Niet altijd link tussen darm- en gewrichtsontsteking, blijkt uit nieuw onderzoek

Darmbacteriën zijn niet altijd betrokken bij de ontwikkeling van gewrichtsontsteking.

Artritis ­of gewrichtsontsteking is een veel voorkomende complicatie bij darmontsteking. Bovendien ontwikkelen patiënten met gewrichtsontsteking ook vaak darmontsteking. Daardoor is het idee ontstaan dat er een darm-gewrichtsas zou bestaan, een gedeeld ziektebeeld waarbij ontstekingen in de darmen en gewrichten mechanisch met elkaar verbonden zijn. Maar het is niet omdat twee ziektes vaak samen voorkomen dat de ene aandoening de andere veroorzaakt.

Om de rol te bestuderen van het darmmicrobioom – de miljoenen bacteriën die in onze darmen huizen – bij verschillende ziekten, waaronder artritis, zette professor Lars Vereecke (VIB-UGent) de eerste Belgische kiemvrije muisfaciliteit op waarin hij twee transgene muismodellen van darm- en gewrichtsontsteking onderbracht. Bij de ene groep muizen was er sprake van een overproductie van het pro-inflammatoir cytokine TNF (een belangrijk therapeutisch doelwit bij zowel artritis als IBD-patiënten met bijvoorbeeld de ziekte van Crohn of Colitis ulcerosa) en ontstonden spontaan darm- en gewrichtsontsteking. In de andere groep was er sprake van overproductie van het pro-inflammatoir cytokine IL-1beta (betrokken bij verschillende vormen van gewrichtsontsteking, waaronder jicht) en ontstond spontaan gewrichtsontsteking en een verhoogde immuun-activatie in de darmen.

Ontstekingsroutes

Uit het onderzoek bleek dat deze muizen onder steriele omstandigheden geen darmontsteking ontwikkelden, maar wel een ernstige gewrichtsontsteking.
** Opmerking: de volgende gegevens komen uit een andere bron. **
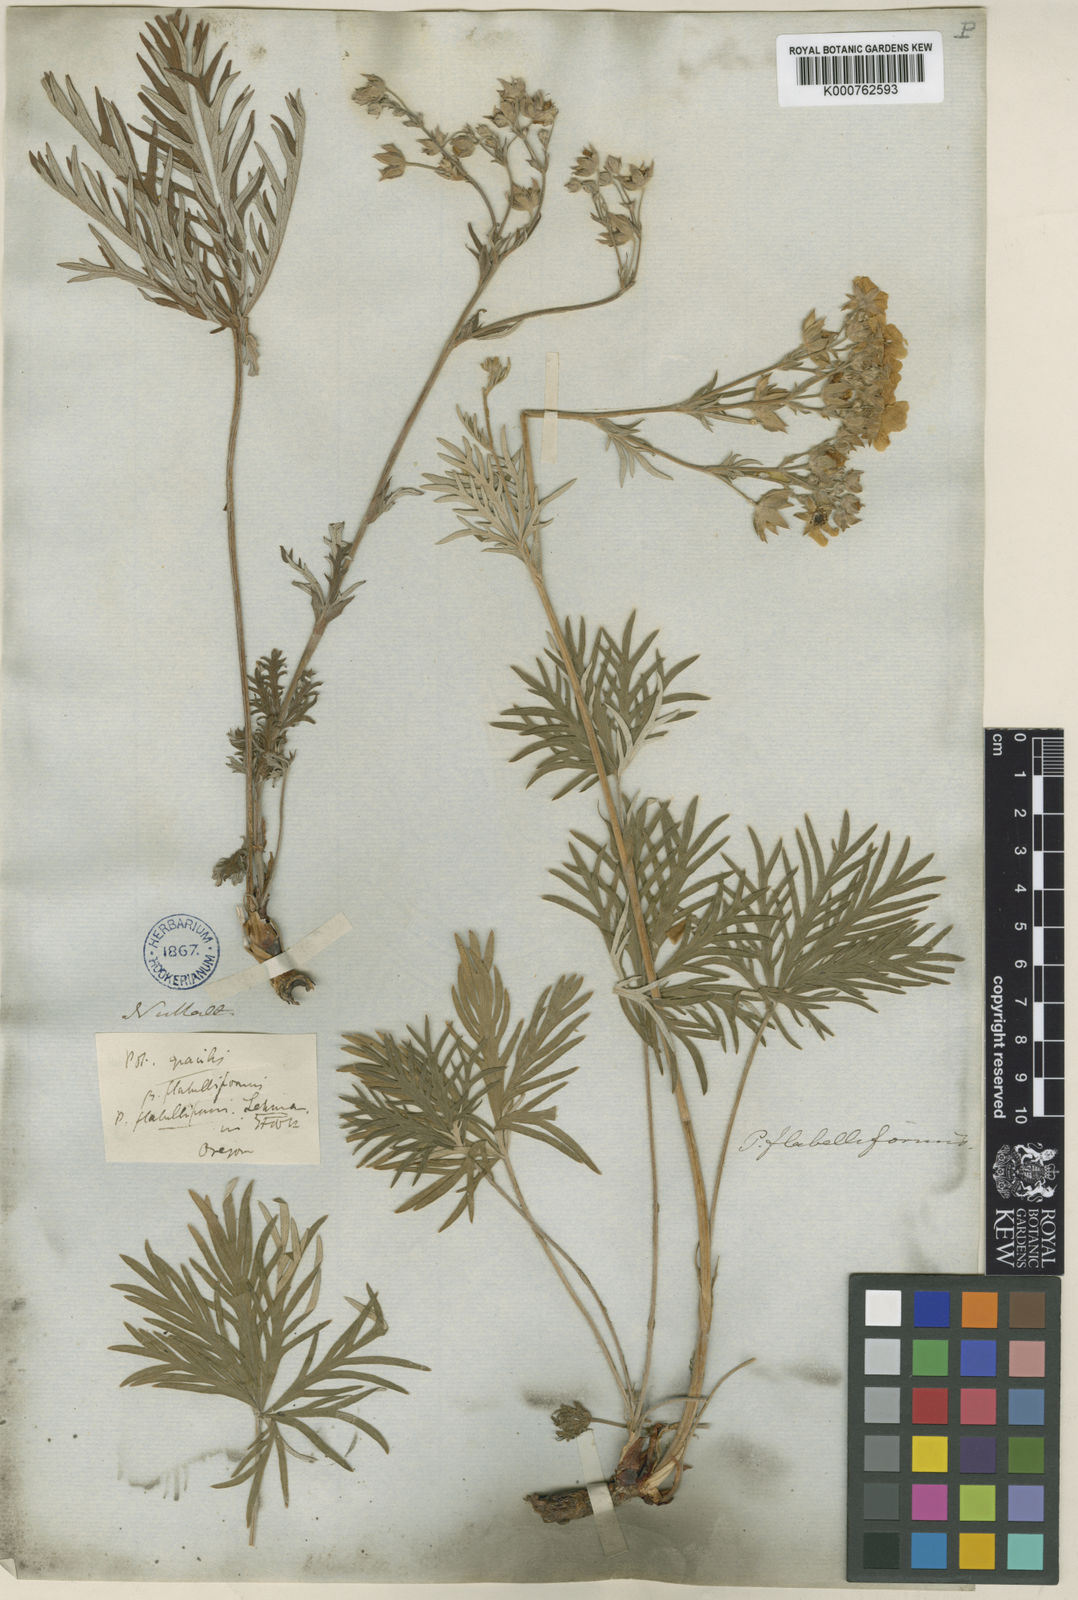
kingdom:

Het betwist eerdere aannames dat gewrichtsontstekingen steeds worden veroorzaakt door veranderingen in de darmen of het darmmicrobioom en bewijst dat ernstige artritis kan ontstaan in de volledige afwezigheid van darmbacteriën en darmontsteking. Bovendien blijkt dat microbiële factoren darmontsteking kunnen veroorzaken, terwijl steriele mechanismen een grotere bijdrage lijken te leveren aan gewrichtsontsteking.

De studie stelt de hypothese van de darm-gewrichtsas in vraag. ‘Hoewel gedeelde ontstekingsroutes kunnen bijdragen aan zowel darm- als gewrichtsontstekingen, geeft ons onderzoek aan dat de prikkels om die routes te activeren in elk weefsel verschillend zijn,’ vertelt Vereecke.

De studie biedt potentiële inzichten in de ontwikkeling van weefselspecifieke, therapeutische behandelingen. Door de verschillende moleculaire triggers voor darm- en gewrichtsontstekingen beter te begrijpen, kunnen onderzoekers mogelijk behandelingen ontwikkelen die zich nauwkeuriger richten op de onderliggende oorzaken van elke aandoening.

De studie daagt niet alleen bestaande theorieën over de darm-gewricht as uit, maar benadrukt ook de noodzaak van verder onderzoek naar de onderliggende oorzaken van ontstekingsziekten. De onderzoekers hopen dat hun vondsten tot verder onderzoek zullen leiden en de ingewikkelde verbindingen tussen verschillende lichaamssystemen zullen omzetten in effectievere behandelingen voor patiënten.